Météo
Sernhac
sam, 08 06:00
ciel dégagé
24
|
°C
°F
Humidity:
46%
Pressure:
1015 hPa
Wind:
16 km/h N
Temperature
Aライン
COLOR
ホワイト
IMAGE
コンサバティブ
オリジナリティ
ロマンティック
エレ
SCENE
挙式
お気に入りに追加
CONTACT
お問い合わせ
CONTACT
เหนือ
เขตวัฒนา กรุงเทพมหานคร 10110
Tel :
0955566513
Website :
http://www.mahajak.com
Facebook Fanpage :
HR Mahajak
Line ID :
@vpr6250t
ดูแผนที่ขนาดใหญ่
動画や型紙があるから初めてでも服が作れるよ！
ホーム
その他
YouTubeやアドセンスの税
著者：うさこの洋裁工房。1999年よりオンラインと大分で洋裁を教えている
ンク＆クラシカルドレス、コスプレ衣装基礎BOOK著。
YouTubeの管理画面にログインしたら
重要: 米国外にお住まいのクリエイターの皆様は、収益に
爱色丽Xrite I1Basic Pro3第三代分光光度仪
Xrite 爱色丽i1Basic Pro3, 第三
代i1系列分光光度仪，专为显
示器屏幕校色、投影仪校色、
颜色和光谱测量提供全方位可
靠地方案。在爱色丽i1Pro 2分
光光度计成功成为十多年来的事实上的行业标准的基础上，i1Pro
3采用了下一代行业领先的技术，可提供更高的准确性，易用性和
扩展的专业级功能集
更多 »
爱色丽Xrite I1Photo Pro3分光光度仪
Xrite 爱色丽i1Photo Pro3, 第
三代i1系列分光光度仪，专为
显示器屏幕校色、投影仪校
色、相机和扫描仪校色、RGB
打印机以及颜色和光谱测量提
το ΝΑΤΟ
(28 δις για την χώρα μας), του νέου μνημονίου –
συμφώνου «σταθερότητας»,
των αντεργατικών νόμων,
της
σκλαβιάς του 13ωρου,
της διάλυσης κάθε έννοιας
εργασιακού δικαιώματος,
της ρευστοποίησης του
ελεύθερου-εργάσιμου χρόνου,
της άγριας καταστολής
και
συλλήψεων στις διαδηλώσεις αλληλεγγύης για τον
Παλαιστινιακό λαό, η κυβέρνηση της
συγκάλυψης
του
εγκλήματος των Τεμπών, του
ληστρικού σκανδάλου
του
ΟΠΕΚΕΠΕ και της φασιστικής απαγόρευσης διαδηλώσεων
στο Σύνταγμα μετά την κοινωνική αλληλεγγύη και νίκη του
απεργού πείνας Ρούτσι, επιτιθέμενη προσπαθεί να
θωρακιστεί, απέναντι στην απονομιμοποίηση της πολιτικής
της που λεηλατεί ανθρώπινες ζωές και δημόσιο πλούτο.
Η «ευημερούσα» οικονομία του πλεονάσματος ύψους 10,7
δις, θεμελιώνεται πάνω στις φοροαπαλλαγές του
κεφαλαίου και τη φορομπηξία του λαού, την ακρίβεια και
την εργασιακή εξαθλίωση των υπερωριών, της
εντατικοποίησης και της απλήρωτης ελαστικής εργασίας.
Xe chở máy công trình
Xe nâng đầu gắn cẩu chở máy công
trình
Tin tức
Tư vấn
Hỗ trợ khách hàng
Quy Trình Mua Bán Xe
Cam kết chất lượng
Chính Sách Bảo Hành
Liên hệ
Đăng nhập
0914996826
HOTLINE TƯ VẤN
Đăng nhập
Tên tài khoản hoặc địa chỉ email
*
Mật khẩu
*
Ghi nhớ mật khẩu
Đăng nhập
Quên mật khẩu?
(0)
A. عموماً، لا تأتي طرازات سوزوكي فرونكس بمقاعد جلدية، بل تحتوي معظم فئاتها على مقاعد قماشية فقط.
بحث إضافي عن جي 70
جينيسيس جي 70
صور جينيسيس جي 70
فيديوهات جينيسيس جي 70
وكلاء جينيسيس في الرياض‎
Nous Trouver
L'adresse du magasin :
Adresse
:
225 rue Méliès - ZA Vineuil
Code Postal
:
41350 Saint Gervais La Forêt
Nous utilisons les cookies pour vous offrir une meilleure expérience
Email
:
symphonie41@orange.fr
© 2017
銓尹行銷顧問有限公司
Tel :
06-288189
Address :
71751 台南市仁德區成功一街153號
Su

# # #

WORK REQUIRED - Repeat the records line for line, beginning at their first line and stopping after the line that contains "Hỗ trợ khách hàng".

RESULT OF THE TASK -
Météo
Sernhac
sam, 08 06:00
ciel dégagé
24
|
°C
°F
Humidity:
46%
Pressure:
1015 hPa
Wind:
16 km/h N
Temperature
Aライン
COLOR
ホワイト
IMAGE
コンサバティブ
オリジナリティ
ロマンティック
エレ
SCENE
挙式
お気に入りに追加
CONTACT
お問い合わせ
CONTACT
เหนือ
เขตวัฒนา กรุงเทพมหานคร 10110
Tel :
0955566513
Website :
http://www.mahajak.com
Facebook Fanpage :
HR Mahajak
Line ID :
@vpr6250t
ดูแผนที่ขนาดใหญ่
動画や型紙があるから初めてでも服が作れるよ！
ホーム
その他
YouTubeやアドセンスの税
著者：うさこの洋裁工房。1999年よりオンラインと大分で洋裁を教えている
ンク＆クラシカルドレス、コスプレ衣装基礎BOOK著。
YouTubeの管理画面にログインしたら
重要: 米国外にお住まいのクリエイターの皆様は、収益に
爱色丽Xrite I1Basic Pro3第三代分光光度仪
Xrite 爱色丽i1Basic Pro3, 第三
代i1系列分光光度仪，专为显
示器屏幕校色、投影仪校色、
颜色和光谱测量提供全方位可
靠地方案。在爱色丽i1Pro 2分
光光度计成功成为十多年来的事实上的行业标准的基础上，i1Pro
3采用了下一代行业领先的技术，可提供更高的准确性，易用性和
扩展的专业级功能集
更多 »
爱色丽Xrite I1Photo Pro3分光光度仪
Xrite 爱色丽i1Photo Pro3, 第
三代i1系列分光光度仪，专为
显示器屏幕校色、投影仪校
色、相机和扫描仪校色、RGB
打印机以及颜色和光谱测量提
το ΝΑΤΟ
(28 δις για την χώρα μας), του νέου μνημονίου –
συμφώνου «σταθερότητας»,
των αντεργατικών νόμων,
της
σκλαβιάς του 13ωρου,
της διάλυσης κάθε έννοιας
εργασιακού δικαιώματος,
της ρευστοποίησης του
ελεύθερου-εργάσιμου χρόνου,
της άγριας καταστολής
και
συλλήψεων στις διαδηλώσεις αλληλεγγύης για τον
Παλαιστινιακό λαό, η κυβέρνηση της
συγκάλυψης
του
εγκλήματος των Τεμπών, του
ληστρικού σκανδάλου
του
ΟΠΕΚΕΠΕ και της φασιστικής απαγόρευσης διαδηλώσεων
στο Σύνταγμα μετά την κοινωνική αλληλεγγύη και νίκη του
απεργού πείνας Ρούτσι, επιτιθέμενη προσπαθεί να
θωρακιστεί, απέναντι στην απονομιμοποίηση της πολιτικής
της που λεηλατεί ανθρώπινες ζωές και δημόσιο πλούτο.
Η «ευημερούσα» οικονομία του πλεονάσματος ύψους 10,7
δις, θεμελιώνεται πάνω στις φοροαπαλλαγές του
κεφαλαίου και τη φορομπηξία του λαού, την ακρίβεια και
την εργασιακή εξαθλίωση των υπερωριών, της
εντατικοποίησης και της απλήρωτης ελαστικής εργασίας.
Xe chở máy công trình
Xe nâng đầu gắn cẩu chở máy công
trình
Tin tức
Tư vấn
Hỗ trợ khách hàng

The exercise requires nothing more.